Goodbye, 2019, and Good Riddance!

I am glad to be seeing the end of 2019. This was a very tough year. It is almost funny, the number of awful things that happened this year. So many, in fact, that (counterintuitively) one very good thing came out of it: I decided to stop drinking.

The first thing that happened was that my mom suddenly couldn’t live alone anymore. My mom has had memory problems for the last ten years. Her disease cruised along as a mild cognitive impairment for a long, long time, but about two years ago, it crossed over into mild dementia (probably Alzheimers). Now, my mom is a fiercely independent woman. She and my dad have been divorced since I was little, and she LOVES living by herself in her own place and driving herself around in her own car to do her own shopping. Until the last decade, she was the most competent and organized person I ever met. She knew how to do EVERYTHING by herself. All of this means that she refused to believe that there would ever come a time when she would not be able to live by herself.

Well, a day came when she forgot how to drive her car. So, I (as her only child) had to take the car away. A few weeks later, I received a telephone call from her. She was unable to communicate what she needed. My partner rushed over and found her extremely confused and disoriented. He took her to the hospital, and we discovered that she had somehow drank so much water that she had given herself a severe sodium and potassium deficiency. When she was discharged, the doctor felt (despite my misgivings) that she could go back to her apartment. Several days later, her neighbor called, in a panic, to tell me that mom had left the stove on AGAIN (it was the third time, apparently, but mom had sworn the neighbor to secrecy the first two times) and almost burned down her building. And that was it. Until her long-term insurance kicked in (which, thank heavens, she had been organized enough to buy), she would live with me. It took six months to get the insurance organized and all of the requirements met so she could move into an assisted living apartment. During that time, she was either inconsolably sad or ragingly angry (with me) much of the time. And I also alternated between being extremely pissed off and grieving the loss of the mother I knew.

Meanwhile, I went to see my doctor for a routine checkup. My blood work came back with the wrong number of blood cells. Nothing like this had ever happened before. My doctor said there were a number of things that could cause this problem, and over the course of several months, I was tested for one condition after another, including various cancers after other weird things popped up as she tested me. Every time I had a new test, I would wait by the computer and grow ever more anxious until she finally would email the result. Always negative. Until, finally, a genetic test came back that confirmed a mutated gene. I had a rare blood condition. It would require monthly monitoring for the rest of my life, would put me at significant risk for a “serious” cardiovascular event, and could potentially morph into something much worse. And I couldn’t tell my mom, even though she was living with me, because she wouldn’t be able to process it properly and it would cause her extreme distress.

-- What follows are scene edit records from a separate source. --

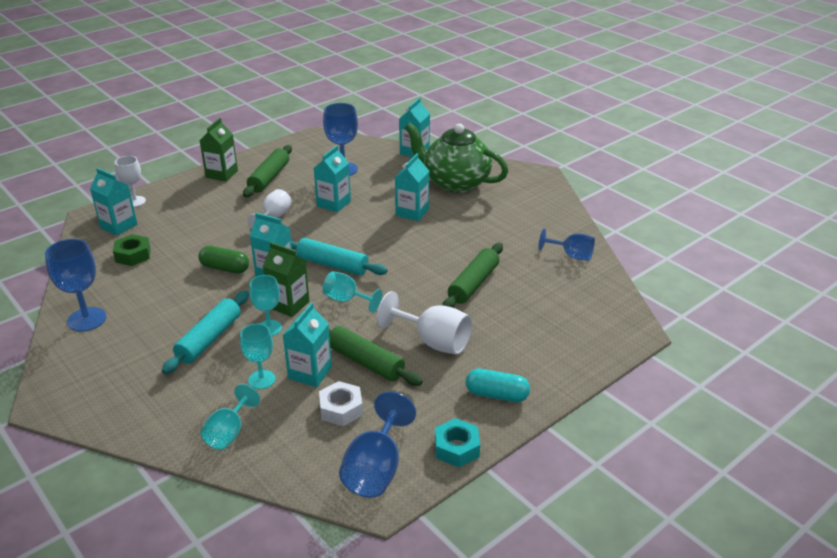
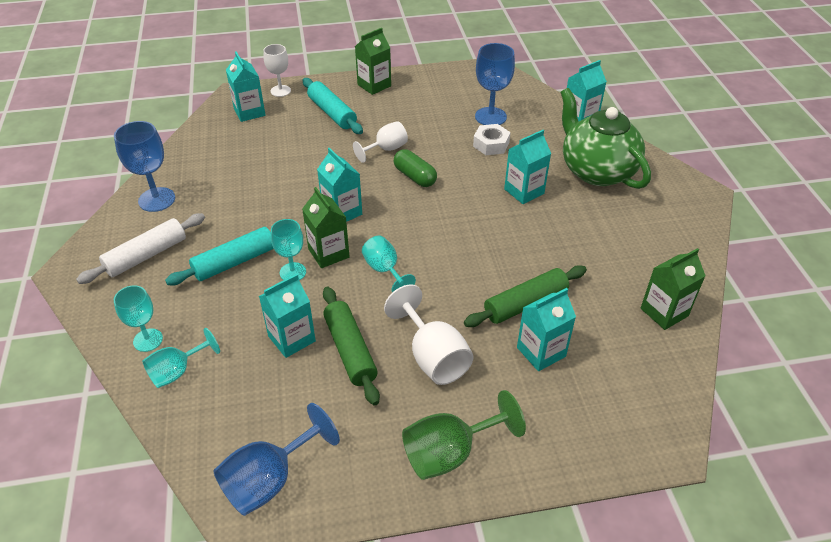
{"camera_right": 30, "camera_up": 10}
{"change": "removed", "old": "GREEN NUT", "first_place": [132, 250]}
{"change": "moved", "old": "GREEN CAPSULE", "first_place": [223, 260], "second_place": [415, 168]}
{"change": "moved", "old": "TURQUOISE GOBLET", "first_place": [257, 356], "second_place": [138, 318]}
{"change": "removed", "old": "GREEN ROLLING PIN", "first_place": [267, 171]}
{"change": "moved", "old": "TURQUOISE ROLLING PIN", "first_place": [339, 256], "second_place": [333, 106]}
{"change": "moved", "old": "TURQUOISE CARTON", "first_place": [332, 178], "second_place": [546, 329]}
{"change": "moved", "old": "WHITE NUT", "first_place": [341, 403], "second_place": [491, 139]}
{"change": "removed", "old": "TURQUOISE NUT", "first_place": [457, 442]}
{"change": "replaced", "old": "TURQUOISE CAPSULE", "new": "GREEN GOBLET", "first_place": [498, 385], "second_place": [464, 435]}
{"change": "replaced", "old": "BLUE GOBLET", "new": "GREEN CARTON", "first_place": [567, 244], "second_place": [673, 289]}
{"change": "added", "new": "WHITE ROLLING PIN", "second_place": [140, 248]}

Luckily, my dad and my stepmother came to help out, and my partner helped a lot. Needless to say, however, having my mom in the house put a huge amount of strain on our relationship. Things were tense, and anxiety was running high.

Just to put icing on the cake, my car was hit, not once but three separate times within the space of three months. Each time, it was innocently minding its own business, parked on the side of the road. The last time, I had it back from the body shop for maybe two or three weeks when a driver, wildly under the influence, came speeding the wrong way down the one-way street outside of our kid’s school, smashed into the car (while my kid and my mom were in it) and forced by partner to dive out of the way onto the sidewalk, narrowly missing being killed. Everyone was fine, thank heavens. But the car was totaled.

I have high baseline anxiety to start with. During the course of these events, I did what came naturally: I drank a very large amount of booze. While working full time, taking care of my mom, moving her out of her apartment, dealing with multiple insurance companies, and keeping track of all of the school deadlines, etc. It wasn’t working. I felt like shit every day, probably smelled like alcohol at work a few times, and constantly felt like something serious could fall through the cracks AT ANY MOMENT.

I finally got a chance to breathe after my mom was settled in her new place. It’s a great place, and she is safe and well taken care of. I looked at my life, and realized something had to change.

So, here I am. Taking charge. Life is too short to waste time, energy and creativity drinking buckets of wine. People need me. I need me. Time to take care of myself!

xoxo Ms. NL

15 thoughts on “Goodbye, 2019, and Good Riddance!

  1. Goodbye 2019
    HELLO 2020!!
    Give yourself a huge pat on the back for coping with all that stress and for having the courage to take the massive step to give up the booze. It doesn’t help any of us but it’s bloody hard to let go of it when times are tough. It’s the best gift you’ve given yourself though.

    Liked by 1 person

    1. Thank you, Nelson! Yeah, it has been a crazy year. But I’m actually not sure if I would have felt shitty enough to quit drinking without it. So, for that I am grateful. 🙂 I hope you are doing well. Hugs!


      1. Ah yes, trial and tribulations, while they drive most to drink more, can have the opposite positive effect, which in the end is a blessing. 👍💜 I’m doing ok…well, now…will be updating my blog soon.